A Muslim man was by law entitled to have sexual intercourse with his female slave (concubinage in Islam) without this being defined as extramarital sex (zina); if he chose to acknowledge paternity of a child with her the child would become free, and his mother would become umm walad and manumitted on the death of her enslaver; but if he did not acknowledge paternity both the child and mother would remain slaves, continuing the line of slavery.

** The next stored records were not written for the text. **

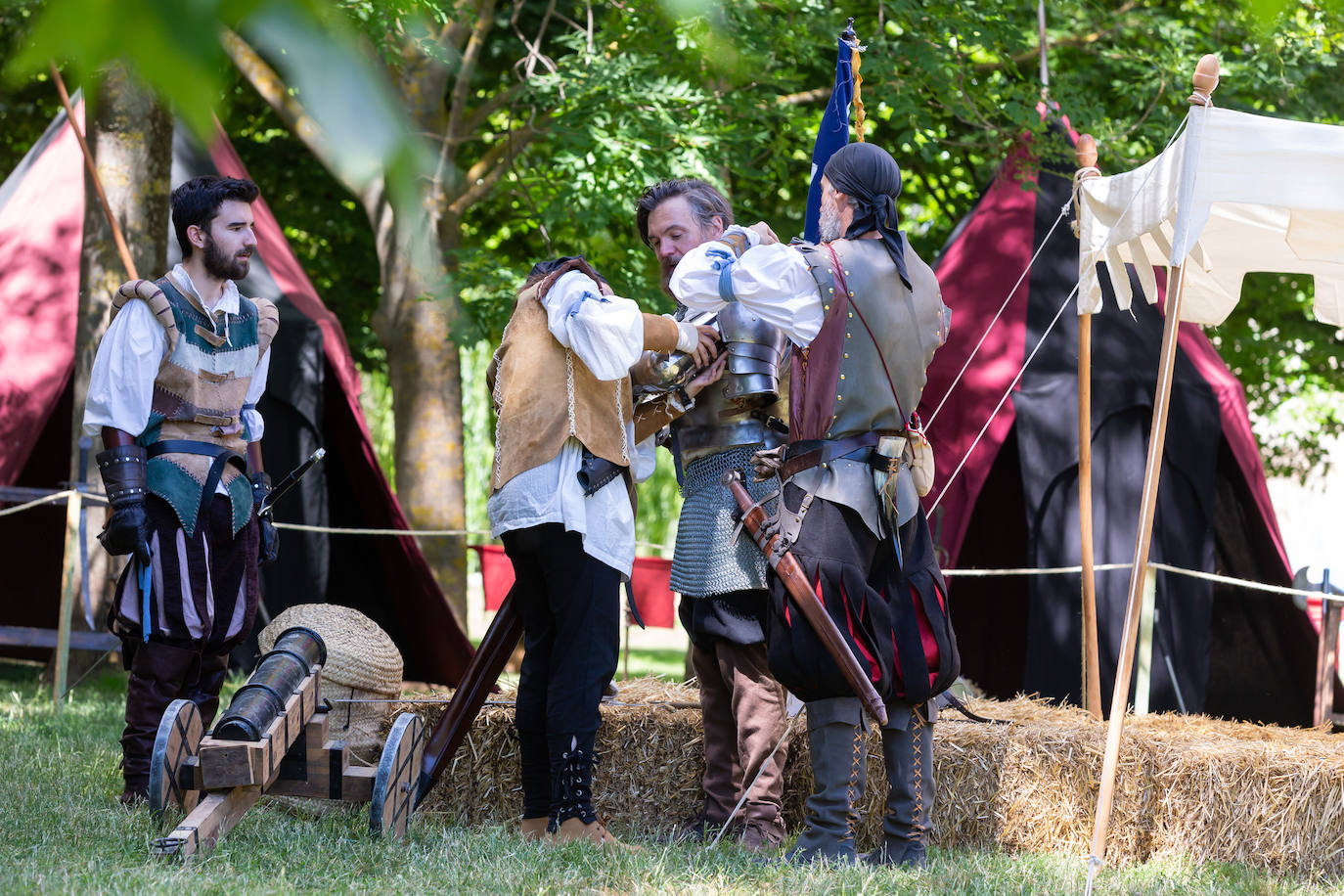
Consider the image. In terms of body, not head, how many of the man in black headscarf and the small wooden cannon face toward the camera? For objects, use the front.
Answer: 0

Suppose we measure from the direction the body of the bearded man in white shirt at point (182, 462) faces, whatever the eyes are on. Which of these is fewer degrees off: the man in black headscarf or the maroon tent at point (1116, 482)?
the man in black headscarf

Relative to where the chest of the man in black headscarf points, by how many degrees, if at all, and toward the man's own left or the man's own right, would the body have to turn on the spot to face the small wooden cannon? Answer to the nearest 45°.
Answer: approximately 45° to the man's own left

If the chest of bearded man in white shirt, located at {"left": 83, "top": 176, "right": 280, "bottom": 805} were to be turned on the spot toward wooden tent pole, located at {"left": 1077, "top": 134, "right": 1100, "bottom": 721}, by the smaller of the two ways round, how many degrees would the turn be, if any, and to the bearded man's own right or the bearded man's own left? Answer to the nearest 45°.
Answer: approximately 45° to the bearded man's own left

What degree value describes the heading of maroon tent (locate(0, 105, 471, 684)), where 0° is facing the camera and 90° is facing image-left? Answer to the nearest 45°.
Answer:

As in other non-Muslim Ottoman provinces in the Balkans, Bulgaria was subjected to the blood tax of slaves known as the Devshirme system.
The system had been introduced by Murad II, and was imposed upon the Christian provinces of the Balkans when the Ottomans felt a need to increase their slave supply of Palace state slaves or slave soldier (janissaries).
When the Ottomans needed to increase their slave supply, Ottoman officials travelled to Christian villages, demanded a list from the village priest of the baptised boys of the village, and selected one son from each family: boys that were healthy, intelligent, uncircumcised and beautiful were prioritized for selection.
There are claims of very poor families who villingly offered their children, but in general, Christian families tried to avoid having their children taken as slaves.

Boys taken during this system were subjected to a long training during which they became Islamicized and fostered to loyalty to the Sultan.
The official Devshirme system was however not the only way in which non-Muslims could be enslaved in the province. Ottoman governors and officials are known to have supplied the Ottoman slave market also with non-Muslim slave girls.

Sineperver Sultan were reportedy among the most known examples of the people enslaved in Serbia.

Chattel slavery remained legal in the Ottoman Empire, and consequently legal in Bulgaria, until the end of Ottoman rule and the formation of the Principality of Bulgaria in 1878.